Brad pushed her to the back of the car. “No one says no to my daughter.”
“He made three mill on his last movie,” Milton said. “He can buy another limo ride. Go with them. I gotta clean up the mess around here. It’s like an army ran through the house.”
Erma was not impressed. “You never cleaned a thing in your life, Milton Sinclair.”
“I will if you git!”
Seeing she had everyone’s approval, Erma Sinclair got into the back of the limo, next to me. Brad shook hands with his dad and Buddy, then slid in next to Nicole. Susan came back with Erma’s purse. The door closed and we were off to Thailand.
CHAPTER 67
BRAD
I played with Nicole on the limo ride to the airport.
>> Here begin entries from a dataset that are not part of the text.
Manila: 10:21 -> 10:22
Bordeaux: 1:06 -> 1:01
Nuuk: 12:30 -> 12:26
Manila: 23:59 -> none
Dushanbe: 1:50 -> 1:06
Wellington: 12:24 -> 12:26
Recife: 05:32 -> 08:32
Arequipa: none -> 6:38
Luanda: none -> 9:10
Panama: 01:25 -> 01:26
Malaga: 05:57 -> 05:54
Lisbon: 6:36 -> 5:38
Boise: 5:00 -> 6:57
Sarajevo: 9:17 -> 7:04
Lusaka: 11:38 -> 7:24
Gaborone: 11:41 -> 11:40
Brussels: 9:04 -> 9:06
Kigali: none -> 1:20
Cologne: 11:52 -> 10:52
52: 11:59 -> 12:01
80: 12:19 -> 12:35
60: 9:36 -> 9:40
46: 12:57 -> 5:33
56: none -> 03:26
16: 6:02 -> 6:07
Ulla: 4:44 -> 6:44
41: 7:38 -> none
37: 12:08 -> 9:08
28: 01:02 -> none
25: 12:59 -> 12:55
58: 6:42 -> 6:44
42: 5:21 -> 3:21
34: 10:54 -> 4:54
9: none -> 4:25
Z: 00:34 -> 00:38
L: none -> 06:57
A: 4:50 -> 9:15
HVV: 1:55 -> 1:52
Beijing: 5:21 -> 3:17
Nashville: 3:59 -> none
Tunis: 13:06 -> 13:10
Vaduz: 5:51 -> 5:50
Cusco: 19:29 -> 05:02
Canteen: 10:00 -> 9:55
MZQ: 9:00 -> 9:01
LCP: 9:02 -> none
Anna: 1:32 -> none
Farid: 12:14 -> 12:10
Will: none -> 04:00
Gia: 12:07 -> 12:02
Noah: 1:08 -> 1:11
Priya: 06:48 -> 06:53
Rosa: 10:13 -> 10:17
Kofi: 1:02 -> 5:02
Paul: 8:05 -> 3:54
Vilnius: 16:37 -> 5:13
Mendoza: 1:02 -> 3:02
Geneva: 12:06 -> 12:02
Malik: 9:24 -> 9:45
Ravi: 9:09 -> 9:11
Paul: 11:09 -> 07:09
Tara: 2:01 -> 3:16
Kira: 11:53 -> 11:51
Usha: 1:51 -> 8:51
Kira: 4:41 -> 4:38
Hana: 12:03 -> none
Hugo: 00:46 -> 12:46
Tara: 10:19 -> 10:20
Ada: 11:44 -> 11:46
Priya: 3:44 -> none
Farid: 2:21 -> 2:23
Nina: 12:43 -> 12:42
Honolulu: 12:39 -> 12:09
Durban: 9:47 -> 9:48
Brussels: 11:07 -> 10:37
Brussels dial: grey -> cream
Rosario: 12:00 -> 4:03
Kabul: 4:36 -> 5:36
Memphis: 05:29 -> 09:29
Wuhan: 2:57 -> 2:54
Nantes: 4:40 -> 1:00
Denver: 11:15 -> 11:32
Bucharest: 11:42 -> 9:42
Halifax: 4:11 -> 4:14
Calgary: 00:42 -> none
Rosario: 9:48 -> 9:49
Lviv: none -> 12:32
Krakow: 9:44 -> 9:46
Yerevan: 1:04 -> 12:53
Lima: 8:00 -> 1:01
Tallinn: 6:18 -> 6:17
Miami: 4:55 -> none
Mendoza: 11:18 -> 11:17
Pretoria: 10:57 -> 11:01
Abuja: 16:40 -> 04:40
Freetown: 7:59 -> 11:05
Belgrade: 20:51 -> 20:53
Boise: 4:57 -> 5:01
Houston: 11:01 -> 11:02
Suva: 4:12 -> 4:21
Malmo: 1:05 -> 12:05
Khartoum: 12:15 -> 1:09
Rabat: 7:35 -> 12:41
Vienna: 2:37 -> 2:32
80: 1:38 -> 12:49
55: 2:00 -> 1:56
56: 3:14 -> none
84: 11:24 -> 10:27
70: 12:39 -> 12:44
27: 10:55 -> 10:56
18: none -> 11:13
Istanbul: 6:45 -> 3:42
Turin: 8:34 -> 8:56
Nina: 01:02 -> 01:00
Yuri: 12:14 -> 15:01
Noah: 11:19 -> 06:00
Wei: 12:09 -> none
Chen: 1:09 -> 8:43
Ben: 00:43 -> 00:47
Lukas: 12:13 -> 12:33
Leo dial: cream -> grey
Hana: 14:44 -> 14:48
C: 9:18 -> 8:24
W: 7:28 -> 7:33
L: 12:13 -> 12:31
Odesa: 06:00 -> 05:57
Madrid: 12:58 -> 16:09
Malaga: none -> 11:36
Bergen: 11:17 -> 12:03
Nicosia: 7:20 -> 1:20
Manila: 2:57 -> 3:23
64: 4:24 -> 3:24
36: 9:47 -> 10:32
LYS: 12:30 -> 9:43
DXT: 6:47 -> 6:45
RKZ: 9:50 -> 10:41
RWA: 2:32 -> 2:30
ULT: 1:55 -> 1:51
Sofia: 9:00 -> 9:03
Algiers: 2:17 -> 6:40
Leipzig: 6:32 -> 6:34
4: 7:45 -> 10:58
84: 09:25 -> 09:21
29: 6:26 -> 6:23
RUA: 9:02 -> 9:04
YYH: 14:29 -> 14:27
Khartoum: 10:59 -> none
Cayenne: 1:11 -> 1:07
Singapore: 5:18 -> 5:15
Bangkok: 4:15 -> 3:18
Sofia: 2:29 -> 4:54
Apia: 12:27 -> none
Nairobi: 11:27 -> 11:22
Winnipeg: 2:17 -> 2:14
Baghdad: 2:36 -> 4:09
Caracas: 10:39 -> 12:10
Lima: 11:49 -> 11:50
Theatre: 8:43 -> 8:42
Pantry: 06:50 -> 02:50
She kneeled on the floor and used the seat as a table, drawing herself and her new school, her impressions of a long airplane ride, the pony I was apparently getting her, and her name. The whole name. Nicole Garcia-Sinclair. All the letters, facing the right direction, in order, right side up. We hadn’t legally changed it, but she was telling me something.
I picked up the paper and held it up.
“Hey, Cara,” I said. “These letters are all in the right place? Right?”
She didn’t answer.
She was looking at her phone.
A plane screamed in the sky above. We were almost at the airport.
“Let me see,” Mom said, taking the page. “They’re perfect!”
Nicole smiled and put her head down to make more letters. And Cara slid her hand over the glass of her phone, eyes wide, chin jutting and tender at the same time, as if she wanted to weep but couldn’t.
“Teacup?”
She didn’t answer. She put two fingers on the glass and spread them to make an image bigger. I swallowed but nothing went down.
Mom and Nicole chattered about the drawings. I could barely hear them through the scream of Cara’s concentration.
She put her phone in her lap and looked out the window as Arkansas farmland whooshed by. Did she know? Was it the truth? A lie? Had Paula embellished? Made it sound worse?